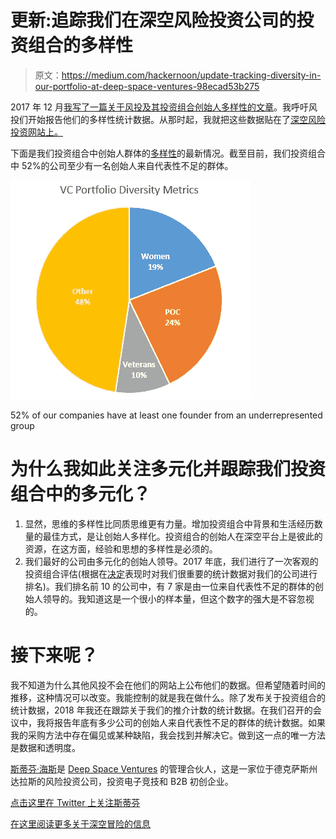# 更新:追踪我们在深空风险投资公司的投资组合的多样性

> 原文：<https://medium.com/hackernoon/update-tracking-diversity-in-our-portfolio-at-deep-space-ventures-98ecad53b275>

2017 年 12 月[我写了一篇关于风投及其投资组合创始人多样性的文章](https://hackernoon.com/diversity-in-tech-tracking-progress-9f7db383b81e)。我呼吁风投们开始报告他们的多样性统计数据。从那时起，我就把这些数据贴在了[深空风险投资网站上。](http://deepspacevc.com/portfolio/)

下面是我们投资组合中创始人群体的[多样性](https://hackernoon.com/tagged/diversity)的最新情况。截至目前，我们投资组合中 52%的公司至少有一名创始人来自代表性不足的群体。

![](img/bbd8a59937c4925a0eac57db4192c971.png)

52% of our companies have at least one founder from an underrepresented group

# **为什么我如此关注多元化并跟踪我们投资组合中的多元化？**

1.  显然，思维的多样性比同质思维更有力量。增加投资组合中背景和生活经历数量的最佳方式，是让创始人多样化。投资组合的创始人在深空平台上是彼此的资源，在这方面，经验和思想的多样性是必须的。
2.  我们最好的公司由多元化的创始人领导。2017 年底，我们进行了一次客观的投资组合评估(根据在[决定](https://hackernoon.com/tagged/determining)表现时对我们很重要的统计数据对我们的公司进行排名)。我们排名前 10 的公司中，有 7 家是由一位来自代表性不足的群体的创始人领导的。我知道这是一个很小的样本量，但这个数字的强大是不容忽视的。

# 接下来呢？

我不知道为什么其他风投不会在他们的网站上公布他们的数据。但希望随着时间的推移，这种情况可以改变。我能控制的就是我在做什么。除了发布关于投资组合的统计数据，2018 年我还在跟踪关于我们的推介计数的统计数据。在我们召开的会议中，我将报告年底有多少公司的创始人来自代表性不足的群体的统计数据。如果我的采购方法中存在偏见或某种缺陷，我会找到并解决它。做到这一点的唯一方法是数据和透明度。

[斯蒂芬·海斯](http://deepspacevc.com/team/)是 [Deep Space Ventures](http://deepspacevc.com/) 的管理合伙人，这是一家位于德克萨斯州达拉斯的风险投资公司，投资电子竞技和 B2B 初创企业。

[点击这里在 Twitter 上关注斯蒂芬](https://twitter.com/hazesyah)

[在这里阅读更多关于深空冒险的信息](http://deepspacevc.com/)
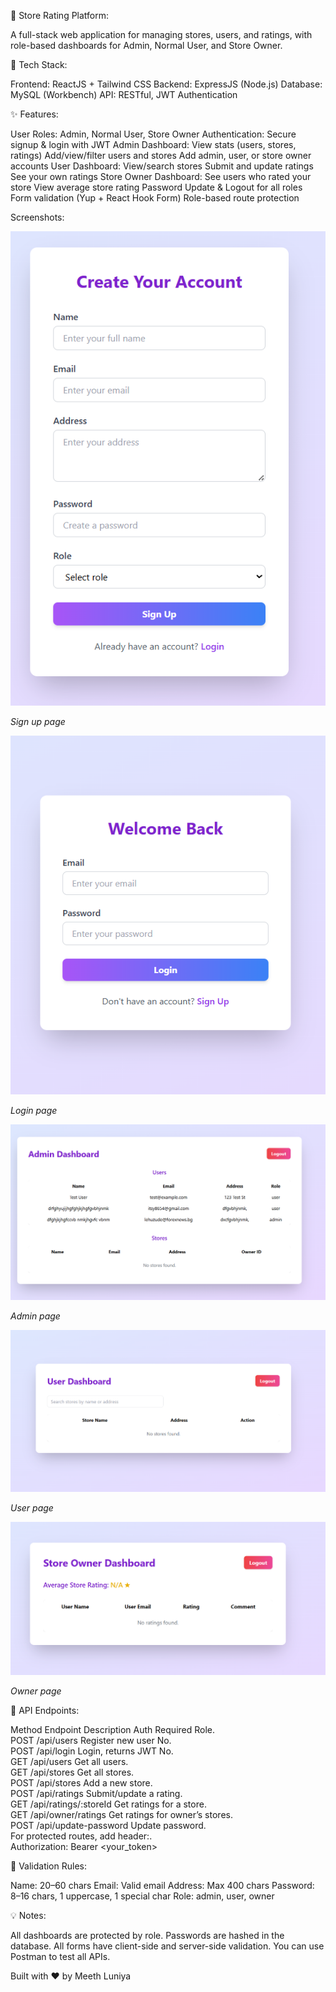 🏪 Store Rating Platform:

A full-stack web application for managing stores, users, and ratings, with role-based dashboards for Admin, Normal User, and Store Owner.

🚀 Tech Stack:

Frontend: ReactJS + Tailwind CSS
Backend: ExpressJS (Node.js)
Database: MySQL (Workbench)
API: RESTful, JWT Authentication

✨ Features:

User Roles: Admin, Normal User, Store Owner
Authentication: Secure signup & login with JWT
Admin Dashboard:
View stats (users, stores, ratings)
Add/view/filter users and stores
Add admin, user, or store owner accounts
User Dashboard:
View/search stores
Submit and update ratings
See your own ratings
Store Owner Dashboard:
See users who rated your store
View average store rating
Password Update & Logout for all roles
Form validation (Yup + React Hook Form)
Role-based route protection

Screenshots:

![signup page](signup.png)

*Sign up page*

![login page](login.png)

*Login page*

![admin page](admin.png)

*Admin page*

![user page](user.png)

*User page*

![owner page](owner.png)

*Owner page*


🔑 API Endpoints:

Method	Endpoint	Description	Auth Required	Role.  
POST	/api/users	Register new user	No.  
POST	/api/login	Login, returns JWT	No.  
GET	/api/users	Get all users.  
GET	/api/stores	Get all stores.  
POST	/api/stores	Add a new store.  
POST	/api/ratings	Submit/update a rating.  
GET	/api/ratings/:storeId	Get ratings for a store.  
GET	/api/owner/ratings	Get ratings for owner’s stores.  
POST	/api/update-password	Update password.  
For protected routes, add header:.  
Authorization: Bearer <your_token>

📝 Validation Rules:

Name: 20–60 chars
Email: Valid email
Address: Max 400 chars
Password: 8–16 chars, 1 uppercase, 1 special char
Role: admin, user, owner


💡 Notes:

All dashboards are protected by role.
Passwords are hashed in the database.
All forms have client-side and server-side validation.
You can use Postman to test all APIs.



Built with ❤️ by Meeth Luniya
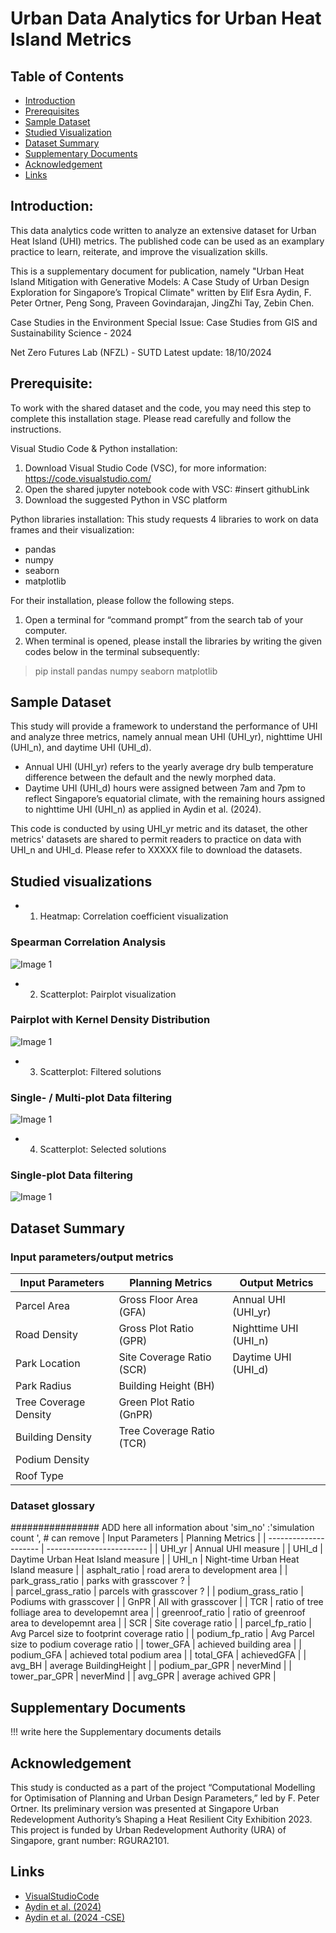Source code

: # Urban Data Analytics for Urban Heat Island Metrics

## Table of Contents

- [Introduction](#introduction)
- [Prerequisites](#prerequisite)
- [Sample Dataset](#sample-dataset)
- [Studied Visualization](#studied-visualization)
- [Dataset Summary](#dataset-summary)
- [Supplementary Documents](#supplementary-documents)
- [Acknowledgement](#acknowledgement)
- [Links](#links)

## Introduction:

This data analytics code written to analyze an extensive dataset for Urban Heat Island (UHI) metrics. The published code can be used as an examplary practice to learn, reiterate, and improve the visualization skills.

This is a supplementary document for publication, namely "Urban Heat Island Mitigation with Generative Models: A Case Study of Urban Design Exploration for Singapore’s Tropical Climate" written by Elif Esra Aydin, F. Peter Ortner, Peng Song, Praveen Govindarajan, JingZhi Tay, Zebin Chen.

Case Studies in the Environment Special Issue: Case Studies from GIS and Sustainability Science - 2024

Net Zero Futures Lab (NFZL) - SUTD
Latest update: 18/10/2024

## Prerequisite:

To work with the shared dataset and the code, you may need this step to complete this installation stage. Please read carefully and follow the instructions.

Visual Studio Code & Python installation:

1. Download Visual Studio Code (VSC), for more information: https://code.visualstudio.com/
2. Open the shared jupyter notebook code with VSC: #insert githubLink
3. Download the suggested Python in VSC platform

Python libraries installation:
This study requests 4 libraries to work on data frames and their visualization:

- pandas
- numpy
- seaborn
- matplotlib

For their installation, please follow the following steps.

1. Open a terminal for “command prompt” from the search tab of your computer.
2. When terminal is opened, please install the libraries by writing the given codes below in the terminal subsequently:

> pip install pandas numpy seaborn matplotlib

## Sample Dataset

This study will provide a framework to understand the performance of UHI and analyze three metrics, namely annual mean UHI (UHI_yr), nighttime UHI (UHI_n), and daytime UHI (UHI_d).

- Annual UHI (UHI_yr) refers to the yearly average dry bulb temperature difference between the default and the newly morphed data.
- Daytime UHI (UHI_d) hours were assigned between 7am and 7pm to reflect Singapore’s equatorial climate, with the remaining hours assigned to nighttime UHI (UHI_n) as applied in Aydin et al. (2024).

This code is conducted by using UHI_yr metric and its dataset, the other metrics' datasets are shared to permit readers to practice on data with UHI_n and UHI_d. Please refer to XXXXX file to download the datasets.

## Studied visualizations

- 1. Heatmap: Correlation coefficient visualization

### Spearman Correlation Analysis

![Image 1](path/to/image1.png)

- 2. Scatterplot: Pairplot visualization

### Pairplot with Kernel Density Distribution

![Image 1](path/to/image1.png)

- 3. Scatterplot: Filtered solutions

### Single- / Multi-plot Data filtering

![Image 1](path/to/image1.png)

- 4. Scatterplot: Selected solutions

### Single-plot Data filtering

![Image 1](path/to/image1.png)

## Dataset Summary

### Input parameters/output metrics

| Input Parameters      | Planning Metrics          | Output Metrics        |
| --------------------- | ------------------------- | --------------------- |
| Parcel Area           | Gross Floor Area (GFA)    | Annual UHI (UHI_yr)   |
| Road Density          | Gross Plot Ratio (GPR)    | Nighttime UHI (UHI_n) |
| Park Location         | Site Coverage Ratio (SCR) | Daytime UHI (UHI_d)   |
| Park Radius           | Building Height (BH)      |                       |
| Tree Coverage Density | Green Plot Ratio (GnPR)   |                       |
| Building Density      | Tree Coverage Ratio (TCR) |                       |
| Podium Density        |                           |                       |
| Roof Type             |                           |                       |

### Dataset glossary

################ ADD here all information about
'sim_no' :'simulation count ', # can remove
| Input Parameters | Planning Metrics |
| --------------------- | ------------------------- |
| UHI_yr | Annual UHI measure |
| UHI_d | Daytime Urban Heat Island measure |
| UHI_n | Night-time Urban Heat Island measure |
| asphalt_ratio | road arera to development area |
| park_grass_ratio | parks with grasscover ? |  
| parcel_grass_ratio | parcels with grasscover ? |
| podium_grass_ratio | Podiums with grasscover |
| GnPR | All with grasscover |
| TCR | ratio of tree folliage area to developemnt area |
| greenroof_ratio | ratio of greenroof area to developemnt area |
| SCR | Site coverage ratio |
| parcel_fp_ratio | Avg Parcel size to footprint coverage ratio |
| podium_fp_ratio | Avg Parcel size to podium coverage ratio |
| tower_GFA | achieved building area |
| podium_GFA | achieved total podium area |
| total_GFA | achievedGFA |
| avg_BH | average BuildingHeight |
| podium_par_GPR | neverMind |
| tower_par_GPR | neverMind |
| avg_GPR | average achived GPR |

## Supplementary Documents

!!! write here the Supplementary documents details

## Acknowledgement

This study is conducted as a part of the project “Computational Modelling for Optimisation of Planning and Urban Design Parameters,” led by F. Peter Ortner.
Its preliminary version was presented at Singapore Urban Redevelopment Authority’s Shaping a Heat Resilient City Exhibition 2023. This project is funded by Urban Redevelopment Authority (URA) of Singapore, grant number: RGURA2101.

## Links

- [VisualStudioCode](https://code.visualstudio.com/)
- [Aydin et al. (2024)](https://doi.org/10.1016/j.scs.2024.105779)
- [Aydin et al. (2024 -CSE)](????)
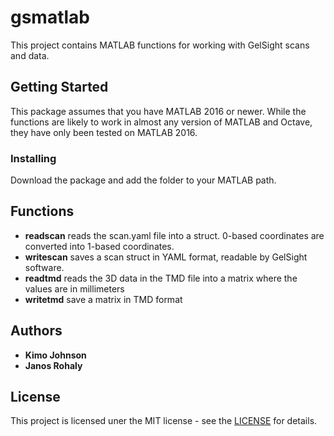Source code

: # gsmatlab
This project contains MATLAB functions for working with GelSight scans and data. 

## Getting Started

This package assumes that you have MATLAB 2016 or newer. While the functions are likely to work in almost any version of MATLAB and Octave, they have only been tested on MATLAB 2016.

### Installing

Download the package and add the folder to your MATLAB path.

## Functions

 * **readscan** reads the scan.yaml file into a struct. 0-based coordinates are converted into 1-based coordinates.
 * **writescan** saves a scan struct in YAML format, readable by GelSight software.
 * **readtmd** reads the 3D data in the TMD file into a matrix where the values are in millimeters
 * **writetmd** save a matrix in TMD format


## Authors
 * **Kimo Johnson**
 * **Janos Rohaly**
 
 ## License
 
 This project is licensed uner the MIT license - see the [LICENSE](LICENSE) for details.
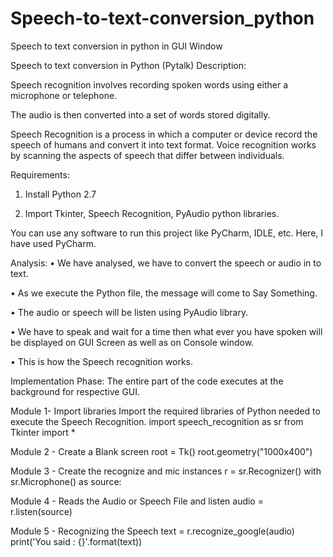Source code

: # Speech-to-text-conversion_python

Speech to text conversion in python in GUI Window

Speech to text conversion in Python (Pytalk)
Description: 

Speech recognition involves recording spoken words using either a microphone or telephone.

The audio is then converted into a set of words stored digitally.

Speech Recognition is a process in which a computer or device record the speech of humans and convert it into text format.
Voice recognition works by scanning the aspects of speech that differ between individuals.

Requirements:
1. Install Python 2.7 

2. Import Tkinter, Speech Recognition, PyAudio python libraries.

You can use any software to run this project like PyCharm, IDLE, etc.
Here, I have used PyCharm.

Analysis:
•	We have analysed, we have to convert the speech or audio in to text.

•	As we execute the Python file, the message will come to Say Something.

•	The audio or speech will be listen using PyAudio library.

•	We have to speak and wait for a time then what ever you have spoken will be displayed on GUI Screen as well as on Console window.

•	This is how the Speech recognition works.


Implementation Phase:
The entire part of the code executes at the background for respective GUI.

Module 1- Import libraries
Import the required libraries of Python needed to execute the Speech Recognition.
	import speech_recognition as sr
  	from Tkinter import *

Module 2 - Create a Blank screen
 		root = Tk()
 		root.geometry("1000x400")

Module 3 - Create the recognize and mic instances
r = sr.Recognizer()
with sr.Microphone() as source:

Module 4 - Reads the Audio or Speech File and listen
		audio = r.listen(source)

Module 5 - Recognizing the Speech
		text = r.recognize_google(audio)
		print('You said : {}'.format(text))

--------------------------------------------------

In the records above, find the line with "Here, I have used PyCharm."; write out exactly that line and each one after it, stopping after the line with "Import the required".

Here, I have used PyCharm.

Analysis:
•	We have analysed, we have to convert the speech or audio in to text.

•	As we execute the Python file, the message will come to Say Something.

•	The audio or speech will be listen using PyAudio library.

•	We have to speak and wait for a time then what ever you have spoken will be displayed on GUI Screen as well as on Console window.

•	This is how the Speech recognition works.


Implementation Phase:
The entire part of the code executes at the background for respective GUI.

Module 1- Import libraries
Import the required libraries of Python needed to execute the Speech Recognition.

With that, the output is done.